Milton Hatoum: ‘Parece que vivemos em um pesadelo’

Escritor ministrou em São Paulo uma palestra sobre seu romance A Noite da Espera, que trata das angústias dos jovens que amadureceram durante a ditadura civil-militar

Por Gabriel Valery, da RBA

São Paulo – Intolerância, incertezas e o vazio de uma geração sufocada pela ditadura civil-militar (1964-1985) são os temas centrais do mais recente livro de Milton Hatoum, A Noite da Espera (2017). Um dos mais aclamados nomes da literatura nacional na contemporaneidade, ele esteve na noite de ontem (23), na Fundação Escola de Sociologia e Política de São Paulo (Fespsp), onde falou sobre sua obra e fez paralelos com a situação do país hoje. “Achava que algumas coisas poderiam desandar, mas parece que vivemos em um pesadelo”, disse, sobre as mazelas que voltam a assombrar o país nos contextos políticos e sociais após um breve momento de aparente consolidação democrática.

O escritor contou que o projeto do livro, que é o primeiro de uma trilogia intitulada O Lugar Mais Sombrio, vem de longa data, mas que sua entrega ao tema carecia do instante certo. “Tinha receio de tocar em alguns temas em algum momento da minha já distante juventude. Achava o grau de complexidade da época difícil de ser abordado, então adiei e quando me entreguei a ele, há exatos dez anos, o Brasil estava em outra toada”, disse. “Lembra de 2008? Parece outro país. Parece que estamos em meio a um pesadelo, que nada daquilo aconteceu ou que nada hoje é real. Não sabemos para onde vamos, se pensamos que foi tudo um sonho ou se isso hoje é este sonho enterrado.”

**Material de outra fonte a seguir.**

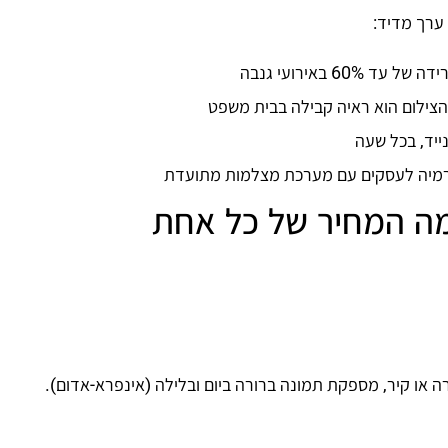
ערך מדיד:
6 באירועי גנבה
הצילום הוא ראיה קבילה בבית משפט
ייד, בכל שעה
פרמיה לעסקים עם מערכת מצלמות מתועדת
ה המחיר של כל אחת
 או קיר, מספקת תמונה ברורה ביום ובלילה (אינפרא-אדום).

A história, por vezes, se confunde com a própria história do autor. Assim como Hatoum, o protagonista, Martim, vai morar jovem em Brasília e passa por um processo de amadurecimento na capital durante a passagem dos anos 1960 para 1970, início da ditadura. Por isso, a obra é considerada um “romance de formação”, estrutura literária que acompanha o processo de aprendizagem do protagonista. E é nesta linha que a obra honra o legado dos grandes nomes do gênero como Johann Wolfgang von Goethe, Thomas Mann, sem deixar de lado a poética com referências de Fernando Pessoa e a inteligência na utilização do idioma escrito como é possível saborear nas obras do inigualável Guimarães Rosa.

Questionado sobre ter saudades dos tempos de sua formação, o autor nega. “A saudade pode ofuscar o presente e gosto de viver com os pés no chão e a cabeça viajando. O passado interessa para entender o presente, mas existe um perigo. Existe uma massa de alienados proto fascistas e fascistas, literalmente, que se recusam a entender o passado. Ela sim, sente uma nostalgia dessa época bruta.”

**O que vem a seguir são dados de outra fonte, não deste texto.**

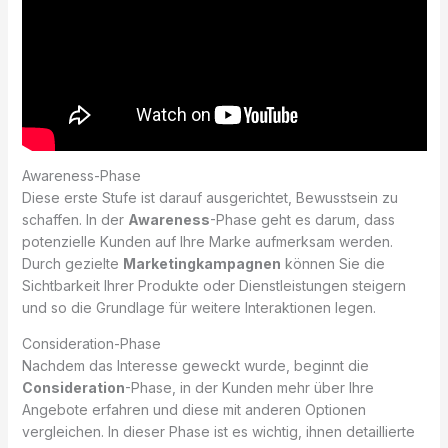
Awareness-Phase
Diese erste Stufe ist darauf ausgerichtet, Bewusstsein zu
schaffen. In der
Awareness
-Phase geht es darum, dass
potenzielle Kunden auf Ihre Marke aufmerksam werden.
Durch gezielte
Marketingkampagnen
können Sie die
Sichtbarkeit Ihrer Produkte oder Dienstleistungen steigern
und so die Grundlage für weitere Interaktionen legen.
Consideration-Phase
Nachdem das Interesse geweckt wurde, beginnt die
Consideration
-Phase, in der Kunden mehr über Ihre
Angebote erfahren und diese mit anderen Optionen
vergleichen. In dieser Phase ist es wichtig, ihnen detaillierte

São movimentos ultraconservadores, reacionários, que exaltam os tempos sombrios de repressão. Hatoum lamenta sua existência e vê a formação de ciclos relacionados à opressão. “Essas lideranças que estão ai, como o MBL e o Vem Pra Rua, ligadas à direita, são farsantes. Usam discursos oportunistas, moralistas e antidemocráticos, sobretudo. Eles carregam o discurso arbitrário e proto fascista”, disse.

Tempos de intolerância que fazem do livro uma peça de reflexão, introspectiva, com forte pessimismo e ares de uma geração perdida. “Se trata da trajetória de um personagem com suas metas, com seus anseios, em uma sociedade cujas normas não obedecem ao agregado. A trajetória da passagem do jovem para a vida adulta de forma problemática (…) É a história do desencanto, do indivíduo que persegue uma meta, vai em busca de um sentido para a sua vida. Sobre isso que o romance trata. E essa busca não se completa, ele não completa seus anseios então, vive um momento de renúncia e melancolia.”

“Nem tudo é suportável quando se está longe”, afirma em certa hora o protagonista que, além dos traumas relacionados à separação de sua mãe ao ser obrigado a morar em Brasília, em decorrência da ditadura, tem outra ruptura adiante. Exilado em Paris, relembra de seu amadurecimento ingrato. Esta é a natureza deste romance de formação, com toda a complexidade das relações humanas, sem maniqueísmos.